Jung und Alt pilgern nach Garbeck

Der Auftritt des Musikkreises war eine Premiere. Unter Leitung der Kirchenmusikerin Sigird Sendler hatten Jung und Alt gemeinsam für den Gottesdienst Lieder einstudiert.

Garbeck -  Auch wenn Willibert Pauels, Gastpriester bei der Sternwallfahrt des Pastoralverbundes Balve-Hönnetal, allgemein als „Bergischer Jung“ bekannt ist und laut Nummernschildaufdruck „Unterwegs im Namen des Herrn“, so war doch auch für ihn der Blintroper Weg eine Sackgasse. So kam es, dass der Umweg über Balve erforderlich war, und die Messfeier am Montag mit einer kurzen Verspätung begann.

Von Julius Kolossa

Dies tat der guten Laune aller Teilnehmer keinen Abbruch: Vielmehr wurde der Gast herzlich empfangen und am Ende mit stehendem Beifall verabschiedet. Den Applaus hatten sich alle Mitwirkenden auf dem Gelände der Firma Balver Zinn in Garbeck verdient.

Auf den Weg gemacht hatte sich Jung und Alt aus allen Gemeinden des Pastoralverbundes, um gemeinsam unter dem Motto: „Bunt ist die Farbe Gottes: Vielfalt-Freude-Gemeinschaft“ Gottesdienst zu feiern. Dazu hatten sich die Messdiener ihre Gedanken gemacht, und die einzelnen Gemeinden mit farbigem Granulat in Gläsern dargestellt. Die Farben wurden von den Ministranten in ihrer liturgischen Bedeutung erklärt und schließlich in einem großen Glas zusammengeschüttet. Am Ende wurden alle Farben vermischt – und wieder auf die Gemeinden aufgeteilt, um an diesen Pfingstmontag zu erinnern.

Eine Premiere erwartete die Gläubigen ebenfalls: Kirchenmusikerin Sigrid Sendler hatte eigens für diese Wallfahrt einen Musikkreis ind Leben gerufen. Aus dem gesamten Pastoralverbund hatten sich Musiker und Sänger dafür zusammen gefunden, um die Messfeier mitzugestalten.

„Ich bin es wirklich!“, rief Willibert Pauels aus, als er nach der Lesung noch einmal ans Ambo trat, um zu predigen.
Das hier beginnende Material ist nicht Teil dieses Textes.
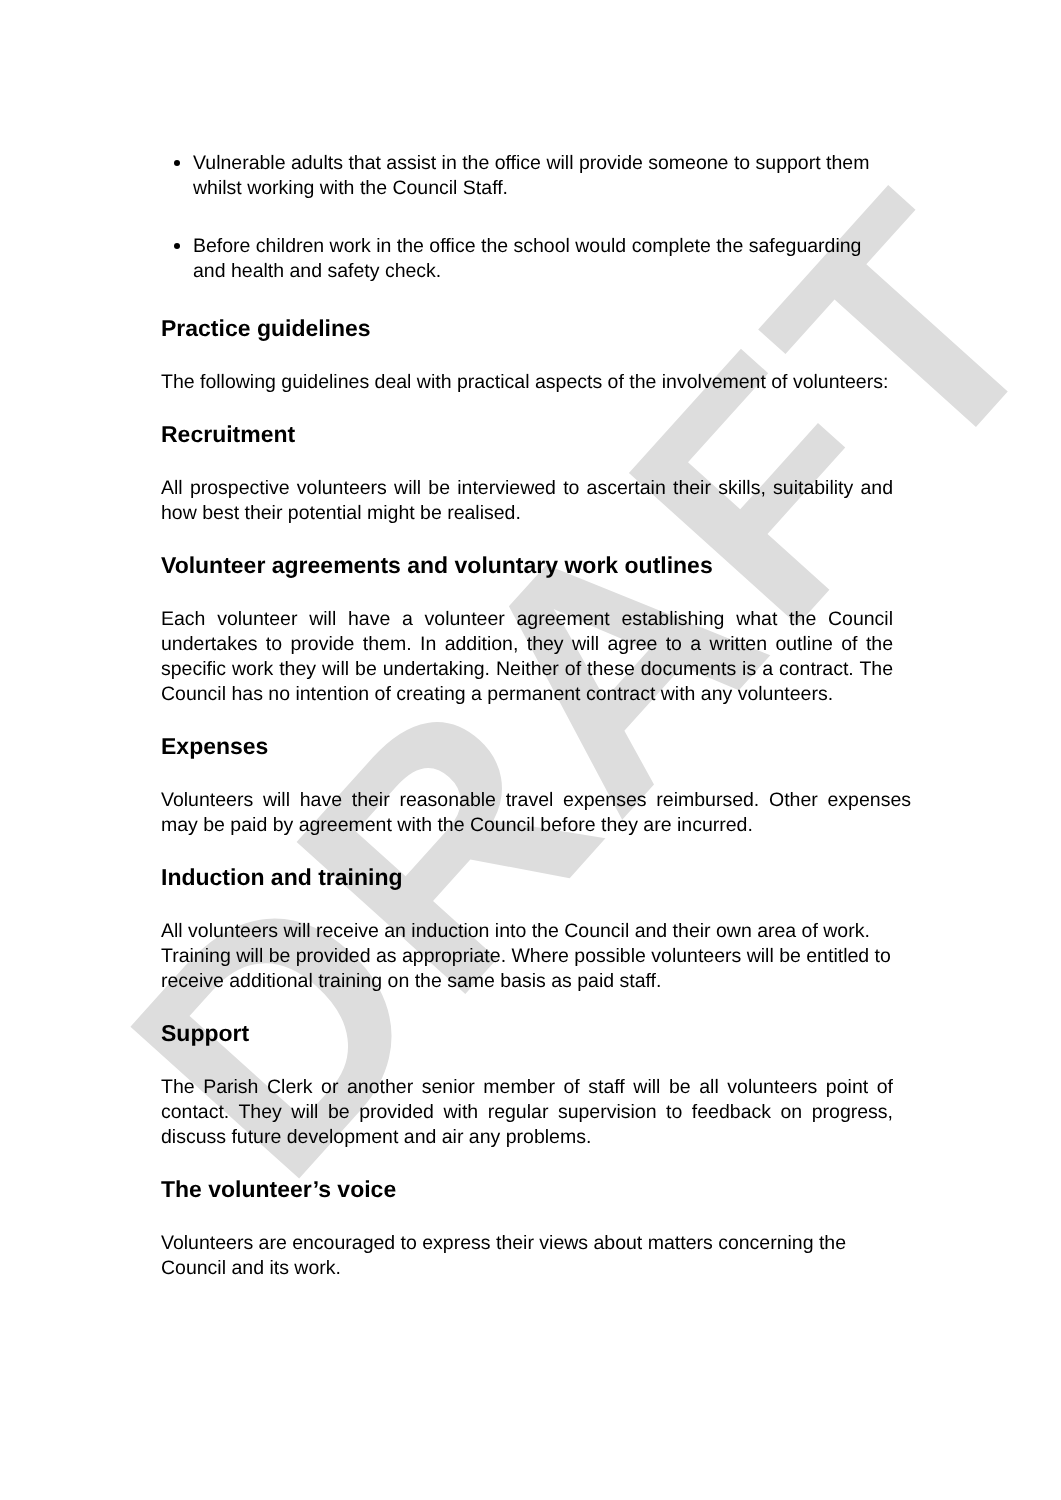DRAFT
Vulnerable adults that assist in the office will provide someone to support them whilst working with the Council Staff.
Before children work in the office the school would complete the safeguarding and health and safety check.
Practice guidelines
The following guidelines deal with practical aspects of the involvement of volunteers:
Recruitment
All prospective volunteers will be interviewed to ascertain their skills, suitability and how best their potential might be realised.
Volunteer agreements and voluntary work outlines
Each volunteer will have a volunteer agreement establishing what the Council undertakes to provide them. In addition, they will agree to a written outline of the specific work they will be undertaking. Neither of these documents is a contract. The Council has no intention of creating a permanent contract with any volunteers.
Expenses
Volunteers will have their reasonable travel expenses reimbursed. Other expenses may be paid by agreement with the Council before they are incurred.
Induction and training
All volunteers will receive an induction into the Council and their own area of work. Training will be provided as appropriate. Where possible volunteers will be entitled to receive additional training on the same basis as paid staff.
Support
The Parish Clerk or another senior member of staff will be all volunteers point of contact. They will be provided with regular supervision to feedback on progress, discuss future development and air any problems.
The volunteer’s voice
Volunteers are encouraged to express their views about matters concerning the Council and its work.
Dafür setzte er zu Beginn seine schwarzumrandete Brille mit roter Nase als Markenzeichen auf – der Diakon in seinem liturgischen Gewand war doch ein anderer als der in der Bütt. Und um die letzten Zweifler zu beruhigen, kam kurz die „Pappnase“ zum Einsatz. Die Predigt war dann eine gelungene Mischung aus humoristischen Elementen mit Tiefgang über die Drei-Einigkeit.

Nach der Messe war Pauels dann der „Bergische Jung“, der ans Mikrofon trat. 17 Jahre als hauptberuflicher Karnevalist mit bis zu 300 Auftritten in einer Session lagen hinter ihm, bis er kürzer treten musste. Offen sprach er über seine Depression und machte zugleich Mut, sich damit den Ärzten anzuvertrauen. Auch den Unterschied zwischen Rheinländer und Westfale thematisierte der Gast. Mit dem Karnevalsschlager „Heidewitzka, Herr Kapitän“ wurde Willibert Pauels schließlich verabschiedet.

Die Sternwallfahrt übertraf von der Gestaltung bis hin zur Durchführung viele Erwartungen, das betraf auch die Getränkeversorgung. Der dafür zuständige Förderverein der Garbecker Feuerwehr verteilte viele Liter Mineralwasser. Und auch die sechs Helfer des DRK Balve standen bereit, um bei Problemen zur Seite zu stehen.Während der Messe eilten sie zwei Mal Personen zur Hilfe, die unter der Hitze zu leiden hatten.